Saturday, May 17, 2014

Net Neutrality - the fight is not quite lost...

So the FCC commission voted to go ahead and put up toll lanes on the internet while pretending they aren't. So we need to go into round two. Ug.

Here's a link to what we need to do.

In short, the FCC is ignoring e-mails now. We have to call. We have to take a whole two minutes or so and CALL the FCC, talk with a live person, and let them know that the FCC needs to reclassify Internet Service Providers as Title Two Common Carriers.

The problem is that the FCC is going to try to ignore us. So we have to keep calling.
CALL the White House. The number for comments is 202-456-1111. The phone menu for this can be a bit of a pain, so skip and come back here if you're limited on time.

Write a letter. Yes, that means snail mail:

The White House
1600 Pennsylvania Avenue NW
Washington, DC 20500

Fill out an email form. Instead of aggregating 100,000+ people into a single, easily ignored petition, make them spend a little bit of effort ignoring you.

Done one (or all) of those? Good. Now hit the FCC:
  1. Dial 888-225-5322
  2. push 1, 4, 0
  3. a person will answer.
  4. they will ask for your name and address. you can just give them a zip code if you want.
  5. "I'm calling to ask the FCC to reclassify Internet Service Providers as Title Two Common Carriers." Feel free to add more, if you have more to say!
  6. They'll ask if there is anything else you would like to add.
  7. "No, Thank you for your time."
  8. hang up.
They'll probably have an automated message telling you to send an email when you call the FCC's number. Nope. Crash their phone system and keep their operators busy.

Now go submit Comments to the FCC's Proceeding...[slight bit removed] ...Try to express (that Tom Wheeler is corrupt) in terms of Proceeding 14-28 and why the FCC needs to reclassify ISPs as Common Carriers under Title II. Net Neutrality is only the beginning - as a data service provider, they're strikingly vulnerable to being grouped as an associate to any crime committed over their connections, just as Kim Dotcom was.

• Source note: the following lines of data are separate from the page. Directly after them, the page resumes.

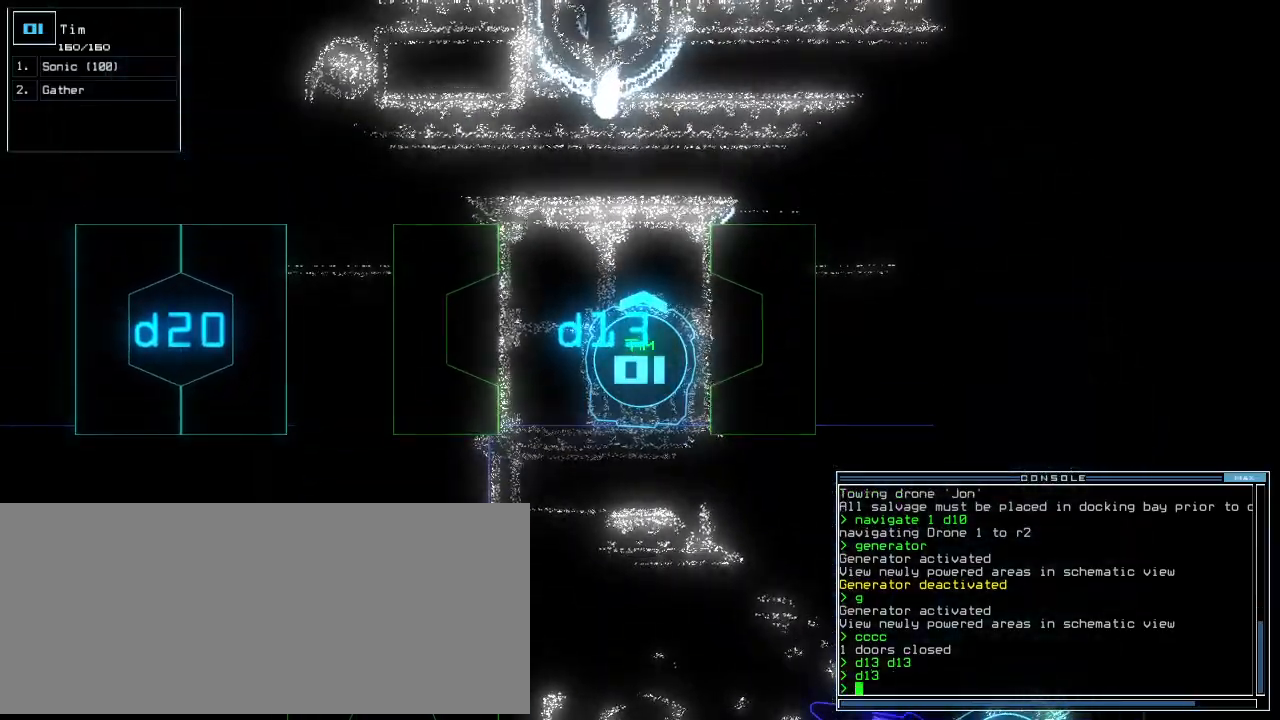
{"keys": [], "events": [[420, "up", "down"], [500, "up", "up"]]}
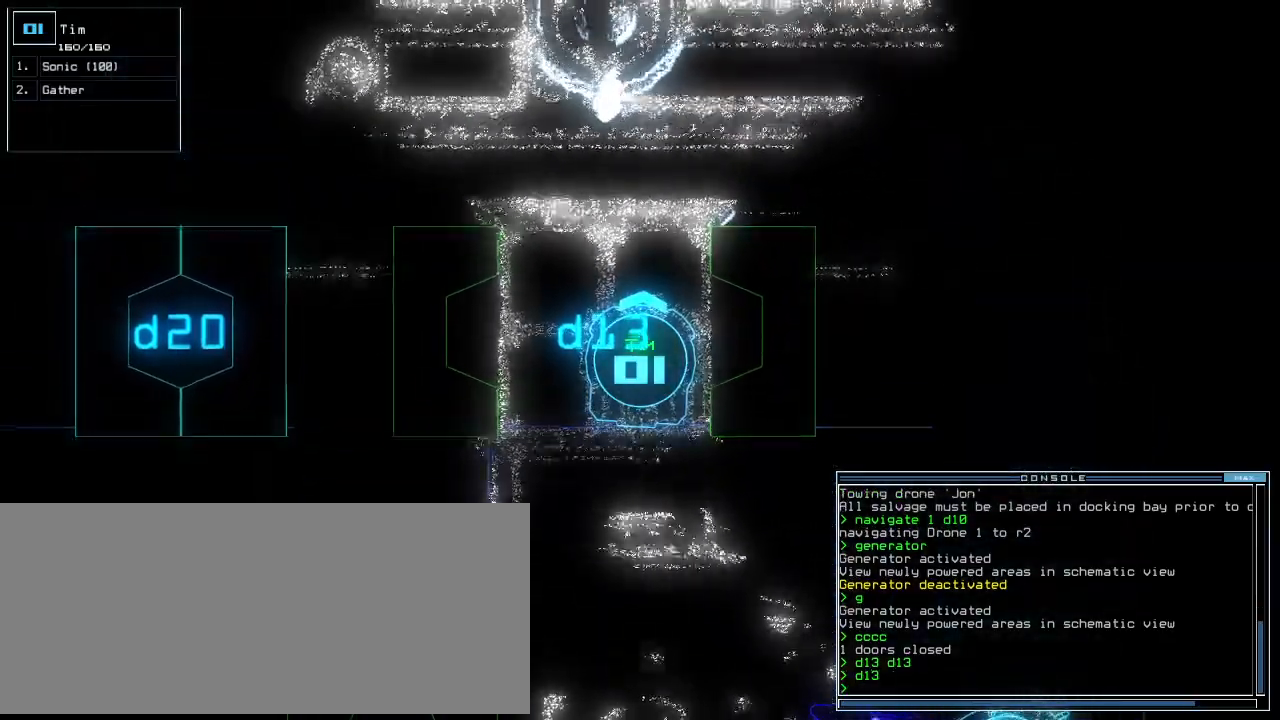
{"keys": [], "events": [[120, "up", "down"], [160, "up", "up"], [260, "up", "down"], [300, "up", "up"], [400, "up", "down"], [440, "up", "up"]]}
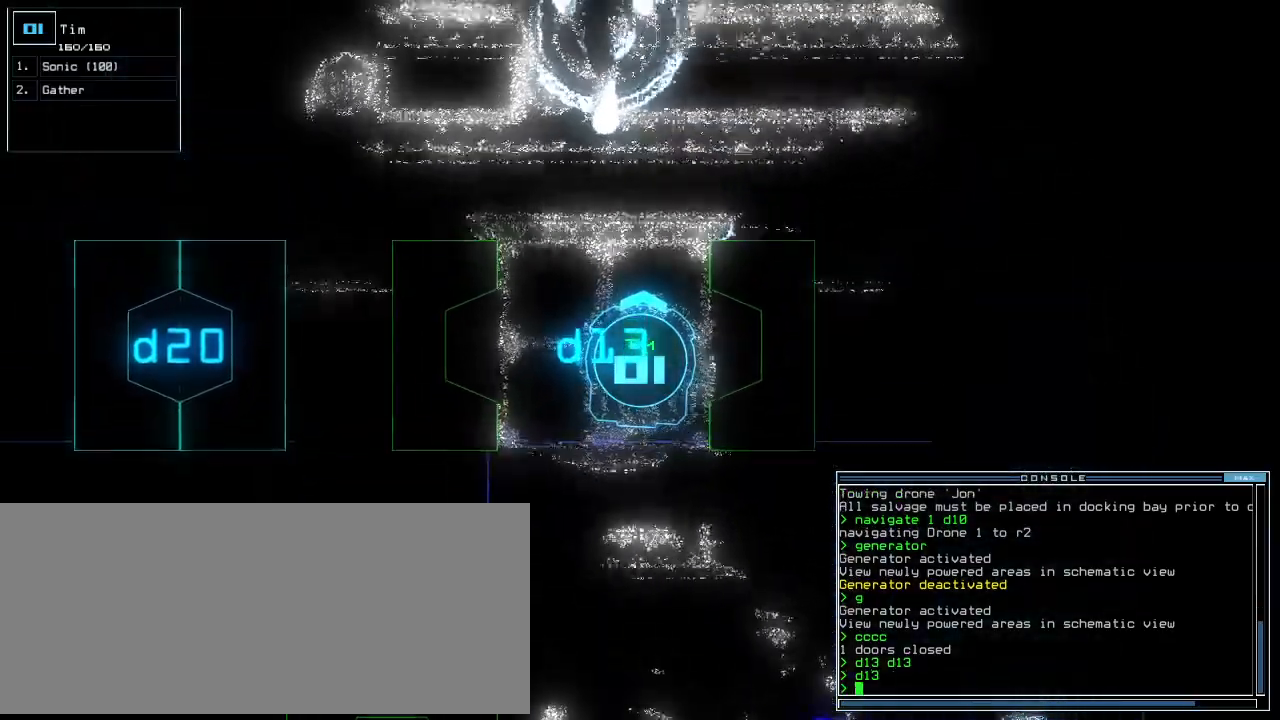
{"keys": ["up"], "events": [[20, "up", "down"], [260, "left", "down"], [340, "left", "up"]]}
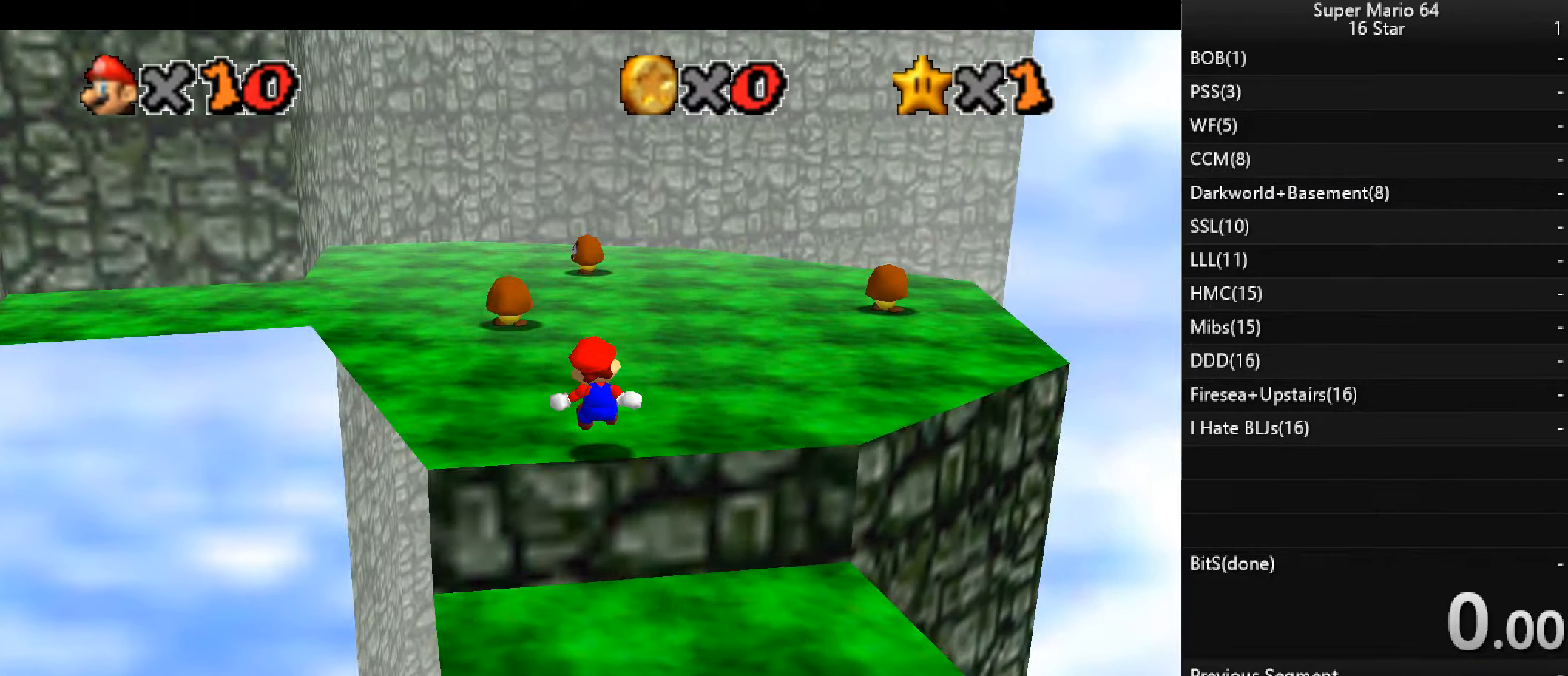
Gameplay with keyboard; each line is a JSON object with the keys held at the frame after it. "events" lists presses ("down") and releases ("up") of "a", "c", "d", "down", "f", "left", "return", "right", "s", "up", "w", "x" and "z" between this image and that frame as [ms after this image, input, new state], when the widget could be followed in between. No other keys are recorded. Mouse input is not recorded.
{"keys": ["left", "up", "x"], "events": [[267, "left", "down"], [400, "x", "down"]]}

DO NOT use a form letter for the 14-28 comments! This will get your comments aggregated and considered a mass email along with everyone else who used that form letter. This makes your comment more or less ineffective! Take two minutes to type out a paragraph.

Potential talking points include:
  • ISPs can charge extra fees to carry traffic from any online business they want. If a company depends heavily on Internet traffic, the ISP could refuse to allow web pages to load in under 30 seconds unless that business pays up. How much? Whatever the ISP thinks it can get you to pay.
  • Consumers are already paying for Internet access. Online businesses pay their ISPs, just like consumers. Why should the regular people not get the Internet services like email, Facebook, or videos that they've already paid their ISP for? Why should an online business have to pay the customer's ISP, when the customer already paid that bill?
  • The end result will be either destroying businesses that can't afford to pay up, or higher fees for customers. Some ISPs also own their own online businesses. Those ISPs can charge competitors high enough fees to drive them out of business, so customers only have one option.
  • Fixing the problem is easy: The FCC reclassifies ISPs as Title II, just like a phone company. If you talk about Verizon on an AT&T phone, they're not allowed to cut off your call, or fill it with static. ISPs shouldn't be allowed to interfere with your Internet either.

Mix it up, add your own views.

Call your Congressperson. Yes, phone call again. Speak slowly and clearly, and keep your talking points simple. You're talking to an intern again. What do you want? Title II for ISPs. Why do you want it? Because as a sysadmin and subject matter expert, you are concerned about what this will mean for the industry, for customers, and for your job and those of others like you in their district.